Short notes

Impulse Invariance Method Short Notes

Before the bilinear transform became the dominant method, DSP textbooks used impulse invariance to design the digital version of a Butterworth LPF for a speech codec — the idea is appealing: make the digital filter's impulse response a sampled version of the analog prototype's impulse response. Applied to a 4th-order Chebyshev analog filter for an 8 kHz sampled telephone speech system, the method works well because speech energy above 4 kHz is negligible, so the aliasing inherent in the method does not cause audible degradation.
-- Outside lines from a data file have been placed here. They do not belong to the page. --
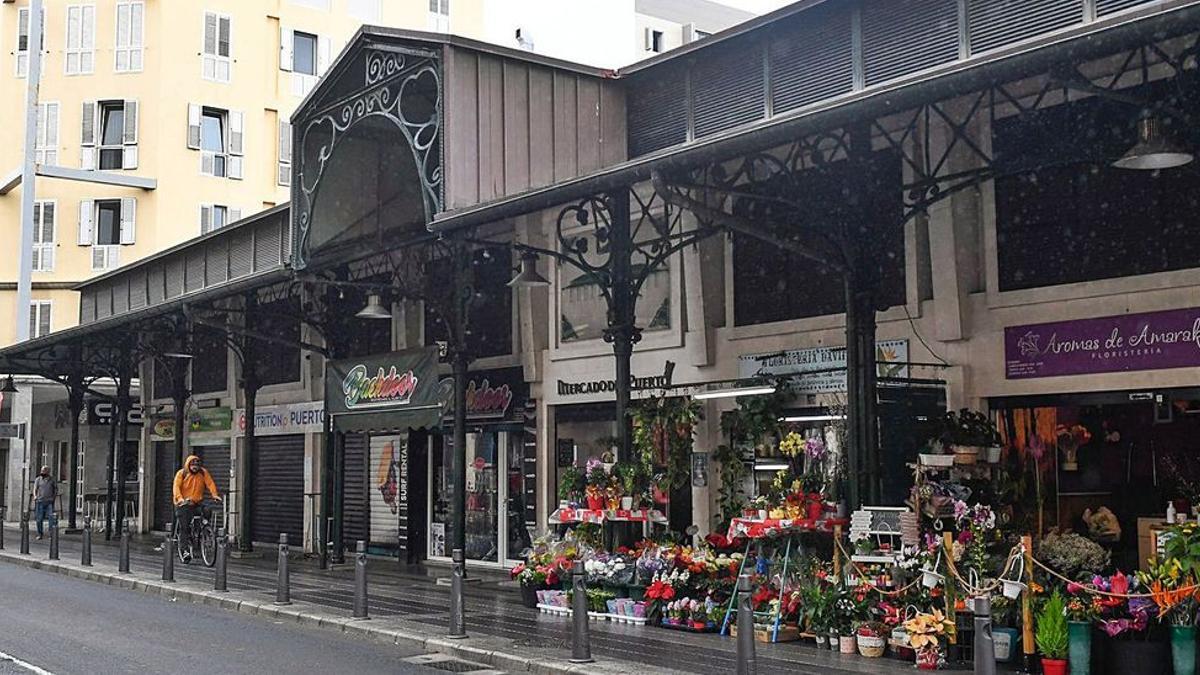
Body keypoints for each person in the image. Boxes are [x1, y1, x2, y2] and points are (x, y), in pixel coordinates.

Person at [172, 455, 221, 562]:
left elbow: (210, 483)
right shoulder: (182, 473)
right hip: (183, 504)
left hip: (196, 503)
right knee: (184, 528)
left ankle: (202, 530)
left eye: (197, 465)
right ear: (188, 465)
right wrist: (180, 499)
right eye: (193, 465)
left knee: (207, 510)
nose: (195, 467)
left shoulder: (203, 473)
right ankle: (185, 551)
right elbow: (176, 487)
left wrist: (214, 494)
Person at [30, 466, 57, 540]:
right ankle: (40, 533)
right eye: (42, 471)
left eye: (44, 471)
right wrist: (35, 496)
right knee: (39, 518)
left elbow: (55, 489)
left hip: (49, 502)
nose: (42, 472)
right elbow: (35, 489)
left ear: (48, 472)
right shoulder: (38, 479)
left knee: (51, 519)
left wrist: (53, 498)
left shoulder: (52, 480)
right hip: (40, 501)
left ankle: (51, 534)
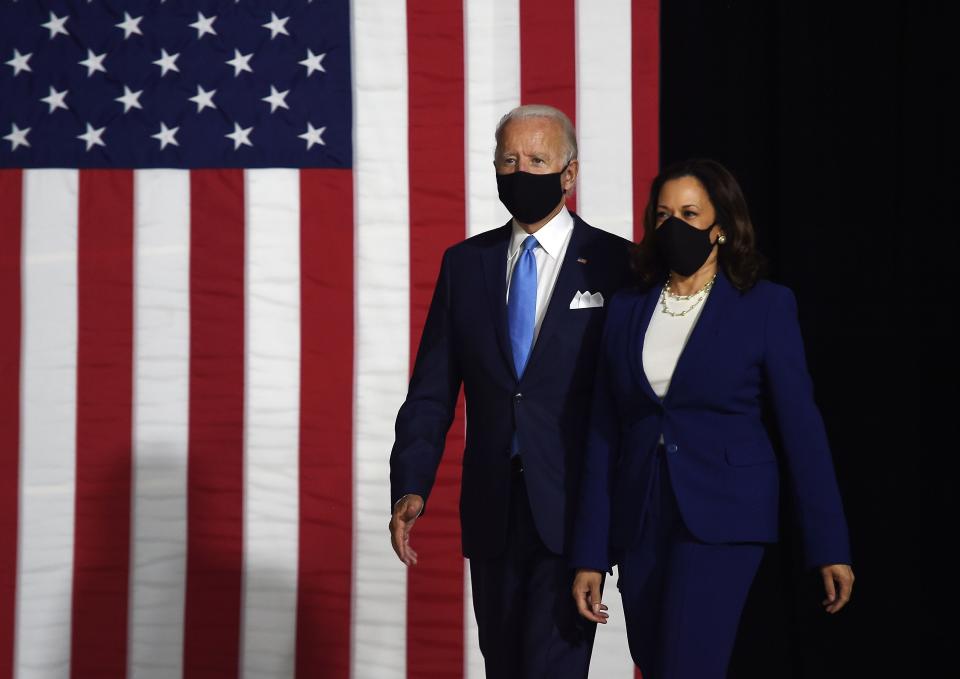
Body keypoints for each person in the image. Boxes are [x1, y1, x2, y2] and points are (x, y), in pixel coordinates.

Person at [569, 158, 855, 679]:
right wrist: (589, 553)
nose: (672, 225)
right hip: (640, 519)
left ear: (720, 226)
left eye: (689, 213)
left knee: (687, 665)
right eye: (662, 215)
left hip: (722, 517)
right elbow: (603, 432)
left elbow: (802, 431)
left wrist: (829, 543)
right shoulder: (628, 309)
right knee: (655, 662)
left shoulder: (765, 306)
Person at [389, 104, 633, 678]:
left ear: (569, 174)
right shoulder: (464, 265)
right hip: (492, 511)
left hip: (575, 512)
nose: (520, 172)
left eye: (537, 160)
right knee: (503, 666)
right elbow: (430, 391)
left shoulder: (617, 264)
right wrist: (410, 485)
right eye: (508, 160)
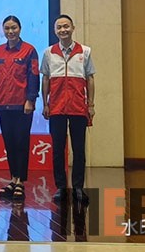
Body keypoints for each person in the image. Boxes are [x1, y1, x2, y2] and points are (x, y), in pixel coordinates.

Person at [41, 14, 96, 204]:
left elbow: (90, 78)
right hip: (56, 107)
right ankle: (61, 187)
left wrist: (91, 104)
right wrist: (45, 103)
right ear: (55, 30)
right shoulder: (49, 52)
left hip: (78, 107)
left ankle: (78, 187)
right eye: (59, 27)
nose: (63, 30)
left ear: (73, 28)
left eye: (66, 26)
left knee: (79, 149)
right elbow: (45, 78)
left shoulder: (85, 51)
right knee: (58, 149)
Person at [0, 15, 40, 201]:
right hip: (3, 105)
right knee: (9, 143)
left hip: (22, 105)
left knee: (21, 142)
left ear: (20, 29)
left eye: (14, 28)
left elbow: (34, 76)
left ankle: (20, 182)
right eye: (7, 28)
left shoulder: (29, 50)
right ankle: (13, 179)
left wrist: (31, 99)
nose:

Whenever the signal is genuinely band-limited to well below fs/2, impulse invariance is valid and straightforward to apply.

ECE, EI

How it works

Design procedure: expand H_a(s) in partial fractions as Σ Ak/(s−sk). The digital filter H(z) = Σ Ak·T/(1−e^(sk·T)·z⁻¹), where T is the sampling period. Each s-plane pole at sk maps to a z-plane pole at e^(sk·T). Poles in the left-half s-plane (Re(sk) < 0) map inside the unit circle, preserving stability. The frequency response of the digital filter is H(e^(jω)) ≈ (1/T)·Σ Ha(j(ω−2πk)/T), showing that the digital response is the sum of shifted copies of the analog response — this aliasing is unavoidable and worsens as the analog filter's stopband attenuation is insufficient before the first alias appears at ω = π.

Key points to remember

Aliasing is the fundamental limitation of impulse invariance: the method cannot be used for high-pass or band-stop filters because their magnitude response does not decay to zero before fs/2, causing severe aliasing of the stopband into the passband. Impulse invariance preserves the shape of the impulse response and matches the analog frequency response well at frequencies well below π/T. The bilinear transform is preferred in modern design precisely because it eliminates aliasing at the cost of frequency warping. Both methods give the same filter order as the analog prototype. For a Butterworth analog prototype, the partial fraction expansion always has N distinct poles, each contributing one first-order section; pairing complex conjugate poles gives biquad (second-order section) implementations.

Exam tip

The examiner always asks you to compare impulse invariance and bilinear transform on four criteria — aliasing, frequency warping, suitable filter types, and stability preservation — write these four rows as a table and fill each cell concisely before writing any derivation.